Sin entrar en el examen profundo de esta cuestión, que discutiremos más tarde, decimos conforme los Espíritus –que en esto están de acuerdo con la observación de los hechos–, que ningún hombre es la encarnación del Espíritu de un animal. Los instintos animales del hombre se deben a la imperfección de su propio Espíritu que aún no está depurado, y que bajo la influencia de la materia da preponderancia a las necesidades físicas por sobre las necesidades morales y por sobre el sentido moral, que todavía no está lo suficientemente desarrollado. Al ser las necesidades físicas las mismas en el hombre y en el animal, de esto resulta necesariamente que, hasta que el sentido moral haya establecido un contrapeso, puede haber entre ellos una cierta analogía de instintos; pero ahí se detiene la paridad; el sentido moral que no existe en uno, y que en el otro está en germen y crece sin cesar, establece entre ellos la verdadera línea de demarcación.

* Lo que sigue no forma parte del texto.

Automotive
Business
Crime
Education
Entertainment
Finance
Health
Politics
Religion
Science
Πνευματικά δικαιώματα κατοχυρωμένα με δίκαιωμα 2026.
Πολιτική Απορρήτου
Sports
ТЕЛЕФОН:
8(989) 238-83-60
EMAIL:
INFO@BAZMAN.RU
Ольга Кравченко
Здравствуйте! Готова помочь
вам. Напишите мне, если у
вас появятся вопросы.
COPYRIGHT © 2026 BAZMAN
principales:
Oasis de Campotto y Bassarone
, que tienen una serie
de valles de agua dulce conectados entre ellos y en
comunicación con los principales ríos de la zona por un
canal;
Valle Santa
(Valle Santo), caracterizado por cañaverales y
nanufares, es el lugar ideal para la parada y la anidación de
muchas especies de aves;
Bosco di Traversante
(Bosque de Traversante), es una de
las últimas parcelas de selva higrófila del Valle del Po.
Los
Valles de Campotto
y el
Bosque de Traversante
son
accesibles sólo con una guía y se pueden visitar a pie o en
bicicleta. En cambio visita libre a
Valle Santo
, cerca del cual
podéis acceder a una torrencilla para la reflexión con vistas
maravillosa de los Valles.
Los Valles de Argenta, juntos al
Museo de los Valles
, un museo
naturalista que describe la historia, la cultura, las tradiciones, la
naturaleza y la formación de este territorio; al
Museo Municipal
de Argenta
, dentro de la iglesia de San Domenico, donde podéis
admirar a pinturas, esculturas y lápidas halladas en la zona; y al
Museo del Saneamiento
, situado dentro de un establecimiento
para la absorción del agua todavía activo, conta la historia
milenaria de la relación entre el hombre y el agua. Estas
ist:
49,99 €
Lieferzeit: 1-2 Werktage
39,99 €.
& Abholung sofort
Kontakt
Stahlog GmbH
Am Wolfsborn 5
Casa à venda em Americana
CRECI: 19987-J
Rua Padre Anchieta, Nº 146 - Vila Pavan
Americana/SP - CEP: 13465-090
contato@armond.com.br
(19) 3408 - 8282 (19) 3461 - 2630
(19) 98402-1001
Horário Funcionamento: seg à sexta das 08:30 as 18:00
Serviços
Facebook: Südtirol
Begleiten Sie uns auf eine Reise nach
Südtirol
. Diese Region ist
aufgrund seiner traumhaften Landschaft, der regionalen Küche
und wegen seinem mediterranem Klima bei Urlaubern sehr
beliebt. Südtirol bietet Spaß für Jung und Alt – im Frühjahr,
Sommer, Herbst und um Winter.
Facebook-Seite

Otra inducción no menos errónea es extraída del principio de la pluralidad de las existencias. De su semejanza con ciertos personajes, hay los que deducen que pueden haber sido esos personajes; ahora bien, por lo expuesto, es fácil demostrar que esa deducción no es más que una idea quimérica. Como lo hemos dicho anteriormente, las relaciones consanguíneas pueden producir una similitud de formas, pero éste no es el caso, pues Esopo pudo haber sido más tarde un hombre muy bonito, y Sócrates un joven lindo y fuerte. Así, cuando no hay filiación corporal, sólo podrá haber una semejanza fortuita, porque el Espíritu no tiene ninguna necesidad de habitar en cuerpos parecidos y, al tomar un nuevo cuerpo, no trae ninguna parte del antiguo. Entretanto, conforme hemos dicho más arriba acerca del carácter que las pasiones pueden imprimir en los rasgos, se podría pensar que, si un Espíritu no ha progresado sensiblemente y si regresa con las mismas inclinaciones, podrá tener en su rostro una identidad de expresión; esto es exacto, pero a lo sumo sería un aire de familia, y de ahí a una real semejanza hay mucha distancia. Además, este caso debe ser excepcional, porque es raro que el Espíritu no regrese en otra existencia con las disposiciones sensiblemente modificadas. De esta manera, de las expresiones fisiognomónicas no se puede extraer absolutamente ningún indicio de las existencias precedentes; sólo pueden ser encontradas en el carácter moral, en las ideas instintivas e intuitivas, en las tendencias innatas, en las que no resultan de la educación, así como en la naturaleza de las expiaciones enfrentadas. Y aun esto podría indicar solamente el género de existencia y el carácter que se debería tener, teniendo en cuenta el progreso y no la individualidad. (Véase El Libro de los Espíritus, cuestiones números 216 y 217.)